Short problem: Extract the stretch of the blog post about an RV dream from "In the dream I" through "even more clearly.", reproducing it word for word.

Quoted passage:

★ ★ ★ ★ ★ ★ ★

Tuesday, March 21, 2017

The Dream Made Me Do It

I believe in dreams. And I dream often. More importantly, I remember a lot of my dreams in detail. Sometimes, depending on the dream, that can be a mixed blessing.

Shortly after starting to think about full-time RVing when I retired, but before I'd actually made the decision to go for it, I had a dream that changed everything.

In the dream I was in front of my laptop, fingers flying over the keyboard as I penned another book. The odd thing was, I was not at my desk in my apartment, where I usually write. No. I was in an RV, seated at a small table, my entire tiny living space within view. I still remember this dream as clearly as I remember what I had for breakfast this morning. Maybe even more clearly.

In the dream, I turned away from my laptop and looked out the door of the RV. It was open, only a thin screen door separating me from the outdoors. A soft but steady rain was beating on the roof. Through the screen I had a lovely view of trees. I was in a campground in the middle of the woods. There were no other vehicles or people around. Just me and nature. Peaceful and gentle. I took a deep, contented breath, filling my lungs with the smell of clean damp foliage. After a few seconds of contemplation, I went back to my writing.

★ ★ ★ ★ ★ ★ ★

Raw data:

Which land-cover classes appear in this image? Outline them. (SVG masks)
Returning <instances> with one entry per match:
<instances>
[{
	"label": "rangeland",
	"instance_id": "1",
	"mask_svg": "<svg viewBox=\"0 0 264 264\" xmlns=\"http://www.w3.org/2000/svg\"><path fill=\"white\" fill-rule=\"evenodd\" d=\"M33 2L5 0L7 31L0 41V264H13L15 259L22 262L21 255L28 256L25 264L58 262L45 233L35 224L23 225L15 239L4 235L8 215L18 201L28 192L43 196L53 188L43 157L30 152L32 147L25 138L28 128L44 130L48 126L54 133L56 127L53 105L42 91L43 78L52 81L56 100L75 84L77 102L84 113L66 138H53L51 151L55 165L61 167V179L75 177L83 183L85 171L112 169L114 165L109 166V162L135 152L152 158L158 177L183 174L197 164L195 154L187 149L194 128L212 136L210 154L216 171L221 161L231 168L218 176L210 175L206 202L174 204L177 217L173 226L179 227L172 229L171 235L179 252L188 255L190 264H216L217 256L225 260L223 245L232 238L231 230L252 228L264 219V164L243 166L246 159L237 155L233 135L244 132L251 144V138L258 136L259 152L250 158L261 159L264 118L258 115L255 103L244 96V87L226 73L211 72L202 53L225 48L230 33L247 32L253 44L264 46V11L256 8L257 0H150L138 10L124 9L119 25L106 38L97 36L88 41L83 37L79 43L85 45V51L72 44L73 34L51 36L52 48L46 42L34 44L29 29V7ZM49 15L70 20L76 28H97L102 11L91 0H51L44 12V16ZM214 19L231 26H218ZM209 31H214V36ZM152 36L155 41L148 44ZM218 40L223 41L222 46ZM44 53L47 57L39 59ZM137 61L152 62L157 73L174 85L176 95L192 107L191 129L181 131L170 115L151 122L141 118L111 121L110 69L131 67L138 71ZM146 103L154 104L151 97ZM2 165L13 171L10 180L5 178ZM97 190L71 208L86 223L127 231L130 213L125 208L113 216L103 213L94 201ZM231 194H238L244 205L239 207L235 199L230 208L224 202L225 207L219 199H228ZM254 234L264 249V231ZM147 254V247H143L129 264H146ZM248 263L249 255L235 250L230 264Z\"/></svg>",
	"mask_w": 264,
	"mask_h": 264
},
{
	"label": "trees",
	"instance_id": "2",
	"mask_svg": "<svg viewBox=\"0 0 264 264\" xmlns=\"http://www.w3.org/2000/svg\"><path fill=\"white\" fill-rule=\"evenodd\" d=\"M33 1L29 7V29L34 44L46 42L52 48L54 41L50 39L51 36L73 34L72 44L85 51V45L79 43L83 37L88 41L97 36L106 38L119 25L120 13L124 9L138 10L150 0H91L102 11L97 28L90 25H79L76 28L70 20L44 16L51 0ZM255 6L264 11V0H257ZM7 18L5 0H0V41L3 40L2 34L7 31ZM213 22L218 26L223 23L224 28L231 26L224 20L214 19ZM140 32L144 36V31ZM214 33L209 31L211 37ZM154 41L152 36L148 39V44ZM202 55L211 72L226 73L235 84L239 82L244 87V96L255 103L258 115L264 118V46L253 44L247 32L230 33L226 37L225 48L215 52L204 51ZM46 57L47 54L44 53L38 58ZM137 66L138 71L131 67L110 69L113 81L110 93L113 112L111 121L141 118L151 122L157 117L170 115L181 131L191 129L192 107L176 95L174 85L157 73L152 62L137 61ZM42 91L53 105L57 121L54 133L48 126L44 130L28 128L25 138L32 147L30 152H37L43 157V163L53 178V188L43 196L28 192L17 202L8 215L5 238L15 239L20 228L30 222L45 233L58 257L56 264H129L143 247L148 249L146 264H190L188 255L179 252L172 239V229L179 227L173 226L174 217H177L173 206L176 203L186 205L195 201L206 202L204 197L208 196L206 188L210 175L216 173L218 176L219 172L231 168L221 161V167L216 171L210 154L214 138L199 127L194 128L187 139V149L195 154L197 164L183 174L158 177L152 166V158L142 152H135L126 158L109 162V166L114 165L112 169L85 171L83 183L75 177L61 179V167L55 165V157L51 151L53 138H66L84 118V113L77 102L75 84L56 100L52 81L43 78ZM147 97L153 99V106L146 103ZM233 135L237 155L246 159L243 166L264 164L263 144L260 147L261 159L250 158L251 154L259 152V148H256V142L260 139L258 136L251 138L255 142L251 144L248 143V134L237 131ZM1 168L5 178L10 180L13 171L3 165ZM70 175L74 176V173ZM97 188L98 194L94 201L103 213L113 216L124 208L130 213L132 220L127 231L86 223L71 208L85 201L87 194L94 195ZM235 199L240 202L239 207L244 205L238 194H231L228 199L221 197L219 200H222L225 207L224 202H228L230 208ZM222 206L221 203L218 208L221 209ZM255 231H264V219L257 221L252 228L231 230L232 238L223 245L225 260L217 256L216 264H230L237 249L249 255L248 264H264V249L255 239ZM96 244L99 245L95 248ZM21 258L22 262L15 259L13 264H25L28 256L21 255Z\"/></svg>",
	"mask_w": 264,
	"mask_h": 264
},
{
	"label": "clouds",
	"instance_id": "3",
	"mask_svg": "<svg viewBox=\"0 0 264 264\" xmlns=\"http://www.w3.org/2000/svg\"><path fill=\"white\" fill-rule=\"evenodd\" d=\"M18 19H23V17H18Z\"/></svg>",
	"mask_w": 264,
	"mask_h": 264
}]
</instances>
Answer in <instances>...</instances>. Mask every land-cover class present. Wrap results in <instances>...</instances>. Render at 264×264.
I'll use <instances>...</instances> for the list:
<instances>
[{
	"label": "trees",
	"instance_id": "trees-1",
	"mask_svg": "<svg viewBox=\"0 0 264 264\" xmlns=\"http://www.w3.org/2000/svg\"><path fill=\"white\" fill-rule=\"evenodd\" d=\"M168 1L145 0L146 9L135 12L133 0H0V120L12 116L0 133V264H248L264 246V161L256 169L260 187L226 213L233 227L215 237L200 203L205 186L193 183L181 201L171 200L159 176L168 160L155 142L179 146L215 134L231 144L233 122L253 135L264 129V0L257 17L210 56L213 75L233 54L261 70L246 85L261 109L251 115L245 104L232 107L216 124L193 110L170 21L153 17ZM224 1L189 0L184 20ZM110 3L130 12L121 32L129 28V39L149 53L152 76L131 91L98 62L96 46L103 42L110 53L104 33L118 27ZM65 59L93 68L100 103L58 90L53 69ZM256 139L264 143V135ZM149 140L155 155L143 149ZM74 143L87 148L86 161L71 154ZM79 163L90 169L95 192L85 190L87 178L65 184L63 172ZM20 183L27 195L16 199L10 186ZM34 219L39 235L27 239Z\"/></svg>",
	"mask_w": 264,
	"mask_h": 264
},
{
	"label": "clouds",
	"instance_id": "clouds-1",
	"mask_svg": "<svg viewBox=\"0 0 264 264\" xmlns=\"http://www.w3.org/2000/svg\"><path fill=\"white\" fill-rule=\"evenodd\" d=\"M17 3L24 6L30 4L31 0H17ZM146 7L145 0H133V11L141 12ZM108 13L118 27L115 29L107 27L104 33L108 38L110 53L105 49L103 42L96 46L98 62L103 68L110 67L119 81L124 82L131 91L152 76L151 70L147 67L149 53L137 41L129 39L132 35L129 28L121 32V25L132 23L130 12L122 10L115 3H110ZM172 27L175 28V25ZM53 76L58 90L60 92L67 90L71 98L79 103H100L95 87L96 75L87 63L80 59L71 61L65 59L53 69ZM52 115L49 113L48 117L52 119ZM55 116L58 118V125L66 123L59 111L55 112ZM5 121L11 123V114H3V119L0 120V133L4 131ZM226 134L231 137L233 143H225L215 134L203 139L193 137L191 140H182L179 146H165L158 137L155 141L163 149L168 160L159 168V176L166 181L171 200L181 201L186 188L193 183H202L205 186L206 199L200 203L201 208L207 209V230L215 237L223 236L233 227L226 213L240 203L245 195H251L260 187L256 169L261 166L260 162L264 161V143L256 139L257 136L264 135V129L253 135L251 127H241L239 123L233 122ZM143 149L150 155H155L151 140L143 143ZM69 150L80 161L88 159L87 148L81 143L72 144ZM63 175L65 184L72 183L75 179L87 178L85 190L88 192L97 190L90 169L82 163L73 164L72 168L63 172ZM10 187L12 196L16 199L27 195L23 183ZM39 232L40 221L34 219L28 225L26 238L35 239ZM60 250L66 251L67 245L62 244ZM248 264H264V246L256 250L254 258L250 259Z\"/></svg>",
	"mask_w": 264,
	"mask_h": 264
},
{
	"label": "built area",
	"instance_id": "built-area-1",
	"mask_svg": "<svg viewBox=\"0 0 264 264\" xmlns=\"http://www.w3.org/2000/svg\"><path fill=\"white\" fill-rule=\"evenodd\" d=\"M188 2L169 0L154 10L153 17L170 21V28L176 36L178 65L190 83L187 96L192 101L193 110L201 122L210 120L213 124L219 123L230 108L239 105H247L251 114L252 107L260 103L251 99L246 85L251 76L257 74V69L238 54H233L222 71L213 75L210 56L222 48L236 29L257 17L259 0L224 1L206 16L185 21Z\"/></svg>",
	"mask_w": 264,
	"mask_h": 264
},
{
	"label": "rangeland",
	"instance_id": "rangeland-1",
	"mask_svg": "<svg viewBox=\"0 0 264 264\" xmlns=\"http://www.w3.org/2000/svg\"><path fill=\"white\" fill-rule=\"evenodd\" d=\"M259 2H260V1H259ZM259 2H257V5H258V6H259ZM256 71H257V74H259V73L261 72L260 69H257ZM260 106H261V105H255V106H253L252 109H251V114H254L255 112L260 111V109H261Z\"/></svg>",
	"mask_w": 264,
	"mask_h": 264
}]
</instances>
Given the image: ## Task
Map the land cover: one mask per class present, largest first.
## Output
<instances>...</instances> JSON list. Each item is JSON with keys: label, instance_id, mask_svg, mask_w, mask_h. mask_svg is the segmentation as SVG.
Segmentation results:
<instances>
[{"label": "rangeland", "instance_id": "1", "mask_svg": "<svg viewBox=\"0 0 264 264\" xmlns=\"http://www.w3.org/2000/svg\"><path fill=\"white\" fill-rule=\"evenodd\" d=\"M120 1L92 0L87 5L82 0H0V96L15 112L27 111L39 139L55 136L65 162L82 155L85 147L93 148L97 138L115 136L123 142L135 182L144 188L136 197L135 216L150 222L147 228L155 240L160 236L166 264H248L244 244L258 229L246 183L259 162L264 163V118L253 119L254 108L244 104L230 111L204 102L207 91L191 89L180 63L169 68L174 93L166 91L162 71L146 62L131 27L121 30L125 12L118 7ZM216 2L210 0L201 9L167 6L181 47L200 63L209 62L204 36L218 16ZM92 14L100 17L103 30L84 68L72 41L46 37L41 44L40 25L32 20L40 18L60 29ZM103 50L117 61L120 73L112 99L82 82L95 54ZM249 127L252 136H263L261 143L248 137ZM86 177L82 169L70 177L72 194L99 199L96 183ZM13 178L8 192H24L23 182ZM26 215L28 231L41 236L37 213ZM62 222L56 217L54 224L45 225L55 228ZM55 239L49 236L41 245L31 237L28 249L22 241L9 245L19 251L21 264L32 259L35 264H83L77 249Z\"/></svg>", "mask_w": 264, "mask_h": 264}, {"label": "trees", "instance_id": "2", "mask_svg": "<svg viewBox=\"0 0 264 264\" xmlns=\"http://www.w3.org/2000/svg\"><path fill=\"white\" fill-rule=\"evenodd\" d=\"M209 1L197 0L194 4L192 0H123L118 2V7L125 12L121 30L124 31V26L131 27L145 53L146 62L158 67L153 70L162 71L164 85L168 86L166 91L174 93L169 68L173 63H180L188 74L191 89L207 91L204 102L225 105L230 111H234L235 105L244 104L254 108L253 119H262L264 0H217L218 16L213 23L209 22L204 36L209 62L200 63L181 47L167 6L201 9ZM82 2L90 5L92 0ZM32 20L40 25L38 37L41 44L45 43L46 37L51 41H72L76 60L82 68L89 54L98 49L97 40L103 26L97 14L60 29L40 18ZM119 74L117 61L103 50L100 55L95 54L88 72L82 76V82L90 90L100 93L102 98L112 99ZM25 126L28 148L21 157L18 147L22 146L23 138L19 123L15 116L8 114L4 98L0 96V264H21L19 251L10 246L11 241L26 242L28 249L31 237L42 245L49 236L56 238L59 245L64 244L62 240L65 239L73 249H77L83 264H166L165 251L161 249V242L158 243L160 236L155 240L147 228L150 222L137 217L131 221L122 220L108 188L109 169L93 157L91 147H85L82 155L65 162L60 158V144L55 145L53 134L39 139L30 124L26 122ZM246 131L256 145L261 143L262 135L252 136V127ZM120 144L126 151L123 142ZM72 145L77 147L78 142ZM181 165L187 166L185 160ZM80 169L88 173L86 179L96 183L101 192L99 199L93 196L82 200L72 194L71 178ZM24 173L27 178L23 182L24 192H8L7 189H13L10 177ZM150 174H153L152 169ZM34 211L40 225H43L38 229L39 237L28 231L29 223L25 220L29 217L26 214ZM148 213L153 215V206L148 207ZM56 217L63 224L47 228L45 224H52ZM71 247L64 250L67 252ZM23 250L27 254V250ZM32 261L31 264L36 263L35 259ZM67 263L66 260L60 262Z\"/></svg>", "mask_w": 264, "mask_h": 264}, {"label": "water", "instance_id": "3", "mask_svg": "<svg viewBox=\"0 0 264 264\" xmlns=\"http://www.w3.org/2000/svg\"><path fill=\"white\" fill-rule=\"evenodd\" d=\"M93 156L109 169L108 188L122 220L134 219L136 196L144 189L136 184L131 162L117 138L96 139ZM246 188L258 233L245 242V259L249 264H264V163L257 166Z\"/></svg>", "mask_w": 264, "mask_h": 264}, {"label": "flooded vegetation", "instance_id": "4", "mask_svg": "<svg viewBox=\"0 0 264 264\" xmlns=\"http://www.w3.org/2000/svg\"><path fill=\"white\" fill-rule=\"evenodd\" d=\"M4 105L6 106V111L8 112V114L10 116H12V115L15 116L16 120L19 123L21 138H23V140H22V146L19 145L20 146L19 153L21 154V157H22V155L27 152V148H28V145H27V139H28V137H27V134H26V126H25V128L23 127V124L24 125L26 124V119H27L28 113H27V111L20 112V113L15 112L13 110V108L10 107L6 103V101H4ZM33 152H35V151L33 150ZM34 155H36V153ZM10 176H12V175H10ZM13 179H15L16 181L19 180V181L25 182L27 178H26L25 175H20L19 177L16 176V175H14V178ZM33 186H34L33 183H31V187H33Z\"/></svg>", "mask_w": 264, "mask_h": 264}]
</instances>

★ ★ ★ ★ ★ ★ ★

Exercise solution:
In the dream I was in front of my laptop, fingers flying over the keyboard as I penned another book. The odd thing was, I was not at my desk in my apartment, where I usually write. No. I was in an RV, seated at a small table, my entire tiny living space within view. I still remember this dream as clearly as I remember what I had for breakfast this morning. Maybe even more clearly.